(CNN) — Fatmata Binta has lived in many places throughout her life, but wherever she goes, food is always her home. Her passion for cooking began when she was only five years old.
Born in Sierra Leone, West Africa, Binta grew up learning the customs of the Fulani people, one of the largest nomadic groups in Africa. She recalls spending most of her childhood in the kitchen helping her mother and grandmother prepare traditional Fulani dishes. “I grew up watching them bring people together through food,” she said.
Fatmata Binta prepares food for guests at her Dine on a Mat event in Accra, Ghana.
“It was stunning in a very good way,” Binta told CNN. “It means that everything we’ve been working on in recent years is finally being celebrated and recognized, and this is just the beginning of many other things that will impact lives.”
She added that being the first African to receive this prestigious title “means so much, not only to me” but to other “aspiring chefs… (and) the people who work tirelessly behind the scenes.”
Every dish Binta serves pays homage to her Fulani heritage. There are about 20-45 million Fulani, many of which are dispersed throughout West Africa.
Binta says their plant-based cuisine, which often includes sun-dried vegetables and ancient grains like fonio and millet, was heavily influenced by their nomadic lifestyle. She described sharing food with the Fulani elsewhere as a child, saying they sat on mats and “bonded over food” while discussing morality and values - the sense of community she saw has changed over the years.
“My heart breaks when I see it slowly disappear,” she said. “These days we ‘grab and go’, everyone is in a hurry. I feel like we need to go back and connect with our roots…especially our culinary traditions.”
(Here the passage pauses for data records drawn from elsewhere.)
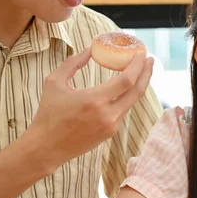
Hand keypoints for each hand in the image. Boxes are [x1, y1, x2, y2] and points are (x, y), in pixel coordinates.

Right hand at [26, 48, 152, 170]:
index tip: (141, 54)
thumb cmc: (48, 113)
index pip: (126, 81)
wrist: (46, 147)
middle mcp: (107, 115)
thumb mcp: (54, 82)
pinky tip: (126, 87)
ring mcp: (111, 125)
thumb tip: (90, 50)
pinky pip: (124, 110)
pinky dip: (127, 96)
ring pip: (132, 101)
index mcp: (93, 101)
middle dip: (146, 73)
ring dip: (139, 84)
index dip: (138, 66)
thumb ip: (73, 63)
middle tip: (149, 59)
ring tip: (140, 70)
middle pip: (137, 91)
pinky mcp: (111, 132)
Binta describes his dishes as “daring”, “authentic” and having “multiple flavors”. She brings a modern twist to the traditional recipes she learns while visiting nearby Fulani communities. During one of her trips, locals taught her how to use cow’s milk to make wagashi, a mild, soft cheese.
Binta (left) visits a Fulani village in Ghana to find local ingredients and find inspiration for her Dine on a Mat culinary experience.
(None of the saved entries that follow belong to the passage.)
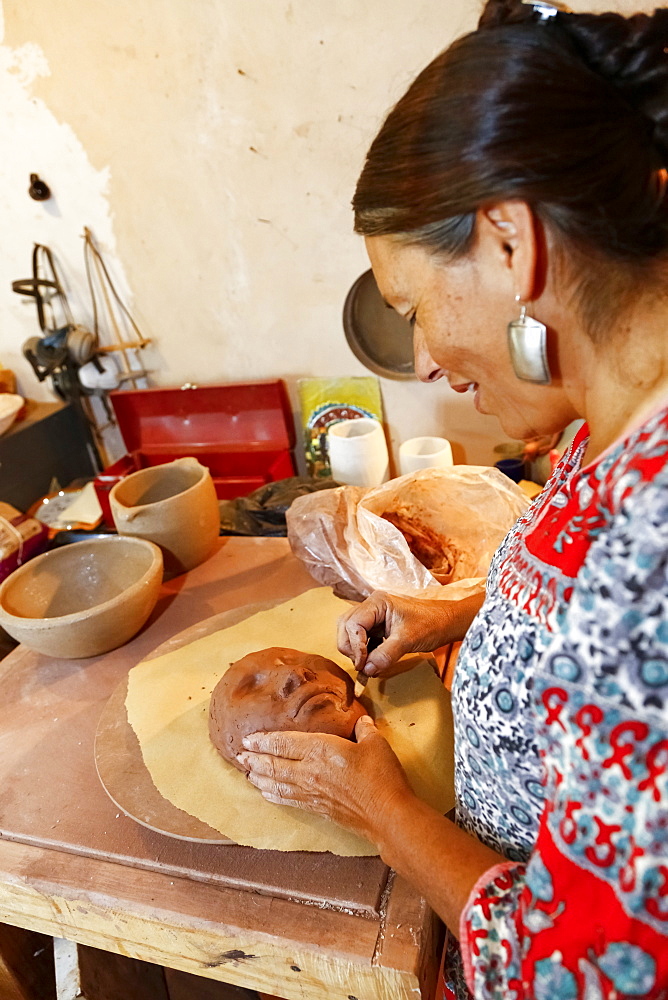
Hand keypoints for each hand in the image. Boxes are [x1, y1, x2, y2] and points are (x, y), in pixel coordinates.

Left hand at [237, 716, 414, 843]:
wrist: (387, 814)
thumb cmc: (381, 776)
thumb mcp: (375, 744)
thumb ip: (364, 729)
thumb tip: (361, 720)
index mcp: (321, 750)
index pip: (284, 743)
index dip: (264, 740)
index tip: (247, 739)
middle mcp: (310, 771)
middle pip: (274, 764)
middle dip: (254, 759)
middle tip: (239, 756)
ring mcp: (312, 792)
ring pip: (277, 783)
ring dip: (260, 777)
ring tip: (246, 773)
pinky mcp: (317, 808)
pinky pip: (288, 800)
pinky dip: (274, 795)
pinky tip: (265, 793)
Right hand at [337, 591, 453, 676]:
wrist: (447, 622)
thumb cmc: (432, 624)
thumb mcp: (408, 640)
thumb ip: (385, 655)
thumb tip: (366, 670)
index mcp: (377, 602)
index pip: (353, 624)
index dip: (355, 646)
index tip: (363, 664)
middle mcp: (372, 605)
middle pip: (346, 627)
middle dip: (351, 648)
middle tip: (363, 666)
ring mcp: (374, 615)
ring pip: (350, 632)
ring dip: (355, 651)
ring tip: (368, 665)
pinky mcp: (378, 625)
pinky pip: (361, 638)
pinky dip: (363, 651)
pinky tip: (372, 661)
Back in Accra, Binta smokes the cheese, douses it with honey glaze and grills it, then mixes it with bananas and serves it in his pop-up. “This is one of our crowd favorites,” she said.
Customers then go on a “journey” for a multi-course lunch. Binta explains each dish while diners sit on mats and eat with their hands. She believes that food has a “universal language” and eating in a traditional setting opens the way to communication. “Sitting on the mats, you land… it causes compassion,” she said. “I think it’s powerful.”
“I want to change the way people see Fulani… I want anyone sitting on my rug to leave as an ambassador for the Fulani people,” Binta added.
After receiving the €100,000 (US$100,000) award, Binta said she hopes to expand her Dine on a Mat experience to more countries and “collaborate with many African chefs”.
Fulani women’s empowerment
Proceeds from “Dine on a Mat” will also go to the Binta Fulani Kitchen Foundation. Binta is proud of her heritage, but also says the Fulani tradition means that women are often seen primarily as wives and mothers.
“I want them to get involved and have something to look forward to and live for,” she said.
Binta said she narrowly avoided marriage when she was 16 and has opposed early marriage ever since.
Her foundation aims to empower women in Fulani communities by addressing their social, educational and community needs. So far, the fund has helped more than 300 families in 12 villages in Ghana, she added.
Now Binta says she plans to move to Daboya in northern Ghana, where she bought four acres of land to build a community center to support Fulani women. “I really want to influence (these) issues in a positive way so that these girls have a space where they know they can do so much for themselves,” she said.